DOCUMENT PASSAGE START

This function allows to convert a table from a sqlite file to parquet format.
The following extensions are supported :
"db","sdb","sqlite","db3","s3db","sqlite3","sl3","db2","s2db","sqlite2","sl2".
Two conversions possibilities are offered :
Convert to a single parquet file. Argument
path_to_parquet
must then be used;Convert to a partitioned parquet file. Additionnal arguments
partition
andpartitioning
must then be used;
Usage
sqlite_to_parquet(
path_to_file,
table_in_sqlite,
path_to_parquet,
partition = "no",
compression = "snappy",
compression_level = NULL,
...
)
Arguments
- path_to_file
String that indicates the path to the input file (don't forget the extension).
- table_in_sqlite
string that indicates the name of the table to convert in the sqlite file
- path_to_parquet
String that indicates the path to the directory where the parquet files will be stored.
- partition
String ("yes" or "no" - by default) that indicates whether you want to create a partitioned parquet file. If "yes",
"partitioning"
argument must be filled in. In this case, a folder will be created for each modality of the variable filled in"partitioning"
. Be careful, this argument can not be "yes" ifmax_memory
ormax_rows
argument are not NULL.- compression
compression algorithm. Default "snappy".
- compression_level
compression level. Meaning depends on compression algorithm.
- ...
additional format-specific arguments, see arrow::write_parquet() and arrow::write_dataset() for more informations.
Examples
# Conversion from a local sqlite file to a single parquet file :
sqlite_to_parquet(
path_to_file = system.file("extdata","iris.sqlite",package = "parquetize"),
table_in_sqlite = "iris",
path_to_parquet = tempfile(fileext = ".parquet")
)
#> Reading data...
#> Writing data...
#> Writing data...
#> ✔ Data are available in parquet file under /tmp/Rtmp8qqupn/file178f3cb878cb.parquet
#> Writing data...
#> Writing data...
# Conversion from a local sqlite file to a partitioned parquet file :
sqlite_to_parquet(
path_to_file = system.file("extdata","iris.sqlite",package = "parquetize"),
table_in_sqlite = "iris",
path_to_parquet = tempfile(),
partition = "yes",
partitioning = c("Species")
)
#> Reading data...
#> Writing data...
#> Writing data...
#> ✔ Data are available in parquet dataset under /tmp/Rtmp8qqupn/file178f362f5fcf
#> Writing data...
#> Writing data...

DOCUMENT PASSAGE END

**REQUIRED ACTIONS**
A: Transcribe the sqlite_to_parquet documentation between "argument must be" and "on compression algorithm.", inclusive.
B: For each statement, state whether it agrees with the sqlite_to_parquet documentation, answering yes or no and quoting the deciding words: (i) the compression argument defaults to "snappy"; (ii) the partition argument defaults to "yes"; (iii) the meaning of compression_level is the same for every compression algorithm.
The material after this point comes from a separate, unrelated source.

DATASET EXCERPT START

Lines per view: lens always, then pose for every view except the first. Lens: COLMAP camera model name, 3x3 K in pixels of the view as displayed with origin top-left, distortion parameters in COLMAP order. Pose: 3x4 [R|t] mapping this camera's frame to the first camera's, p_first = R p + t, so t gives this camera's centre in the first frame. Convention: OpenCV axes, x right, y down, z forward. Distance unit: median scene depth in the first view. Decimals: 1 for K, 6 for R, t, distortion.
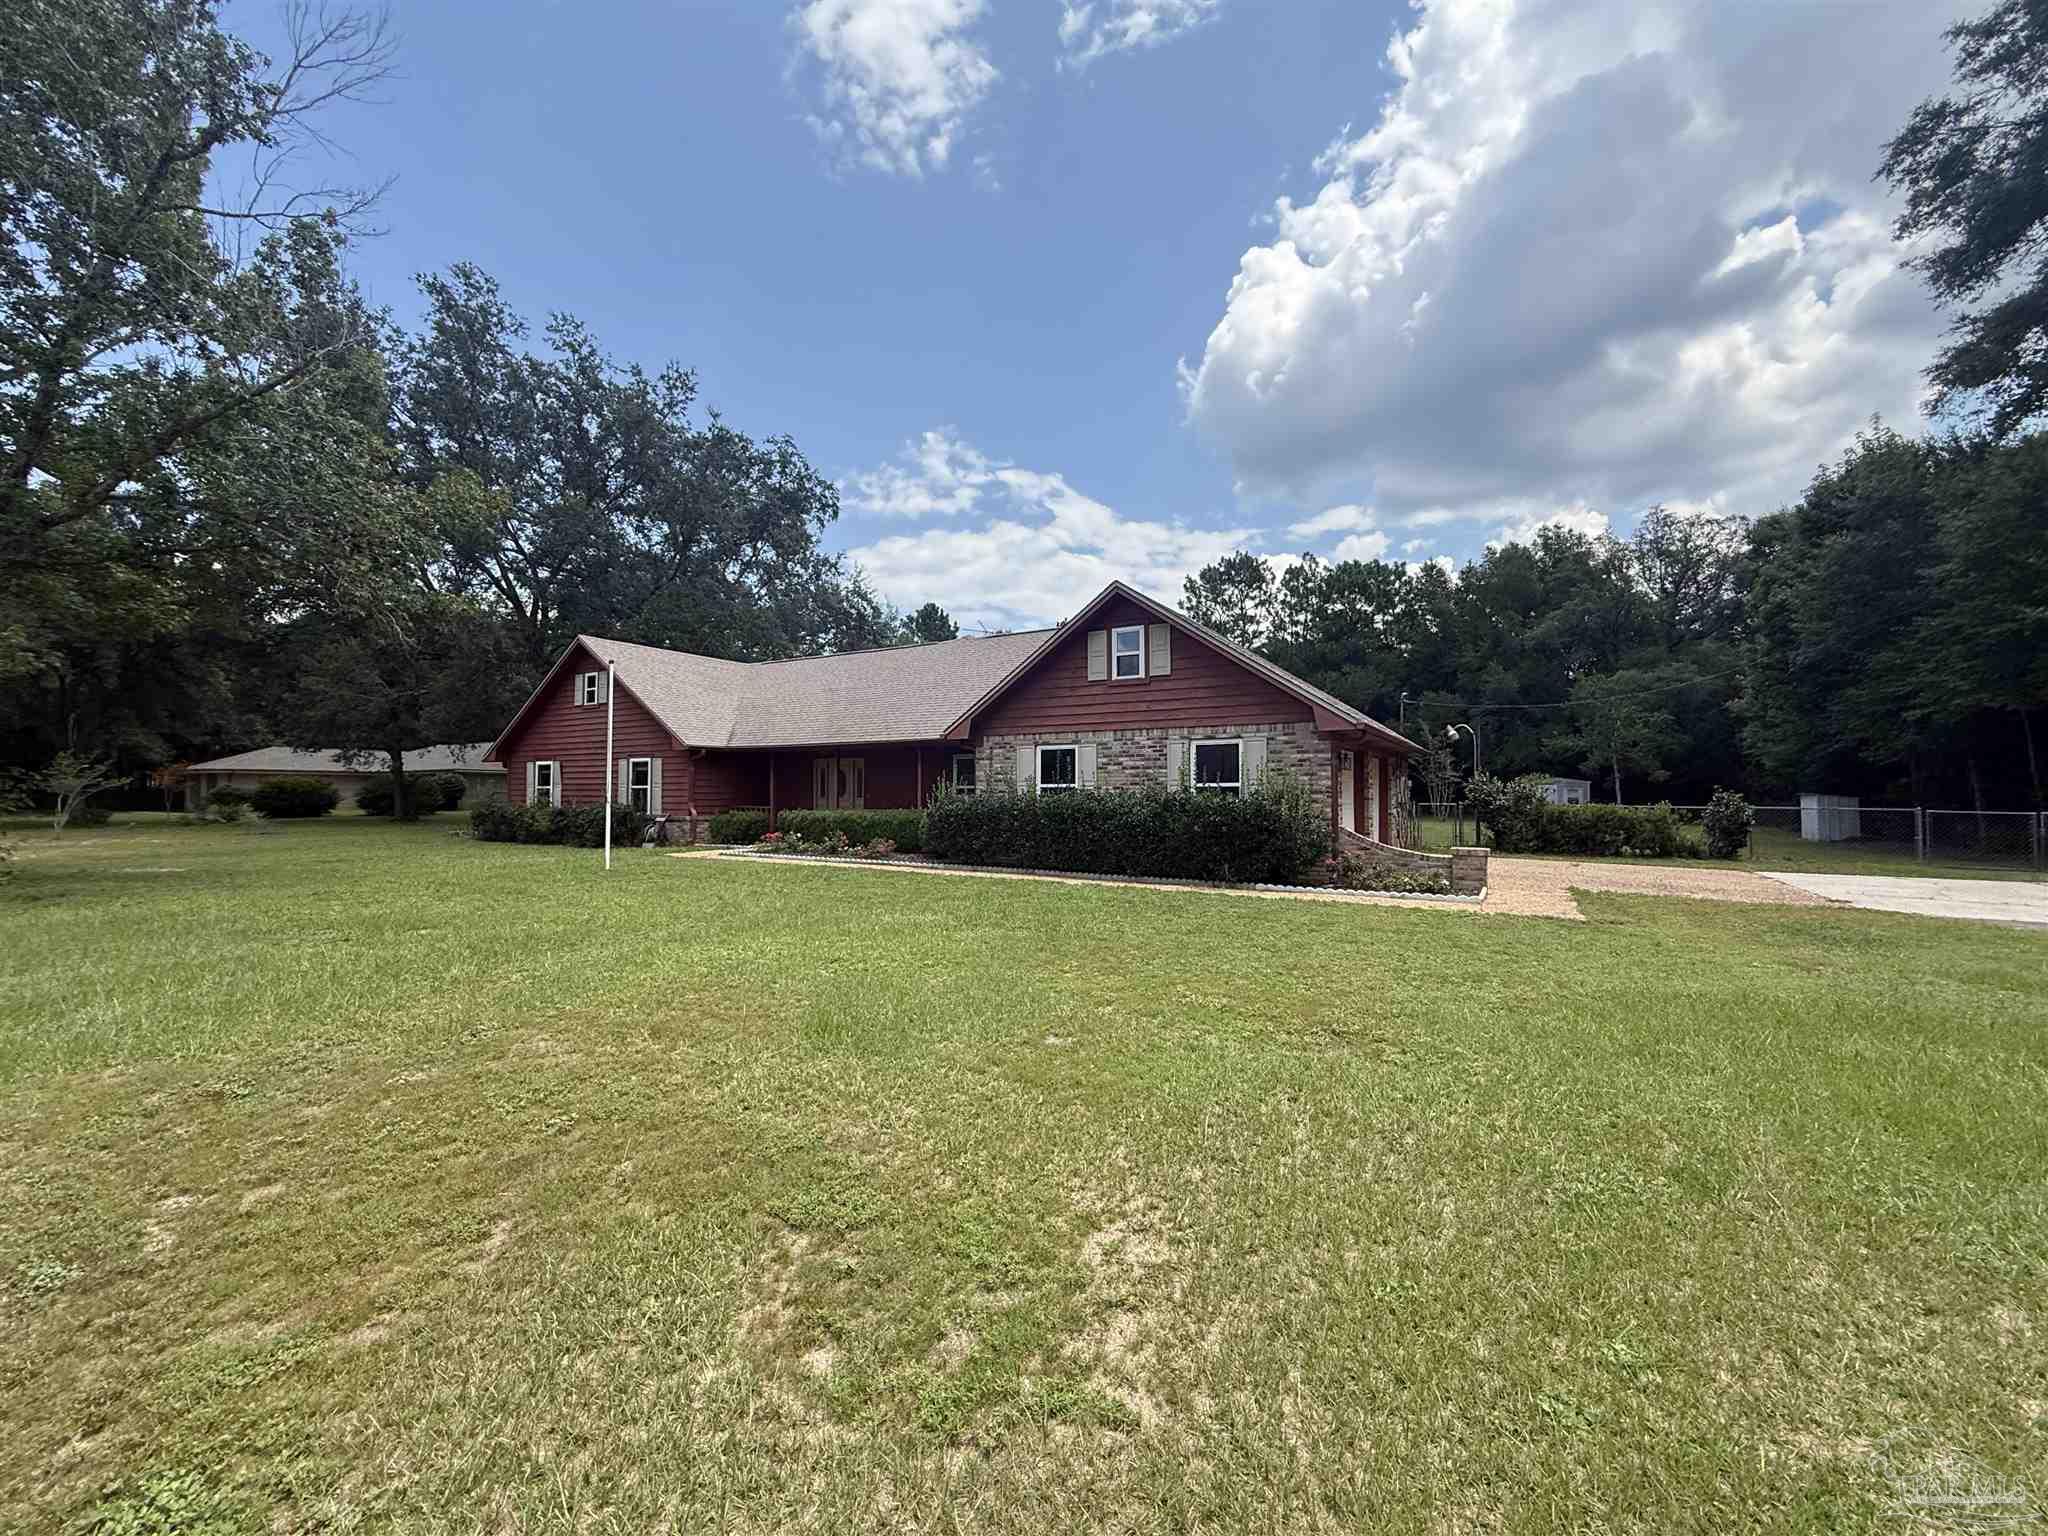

DATASET EXCERPT END

**ANSWERS TO THE TASKS**
A:
argument must be filled in. In this case, a folder will be created for each modality of the variable filled in"partitioning"
. Be careful, this argument can not be "yes" ifmax_memory
ormax_rows
argument are not NULL.- compression
compression algorithm. Default "snappy".
- compression_level
compression level. Meaning depends on compression algorithm.

B:
(i) Yes: "compression algorithm. Default "snappy"."
(ii) No: "partition = "no","
(iii) No: "Meaning depends on compression algorithm."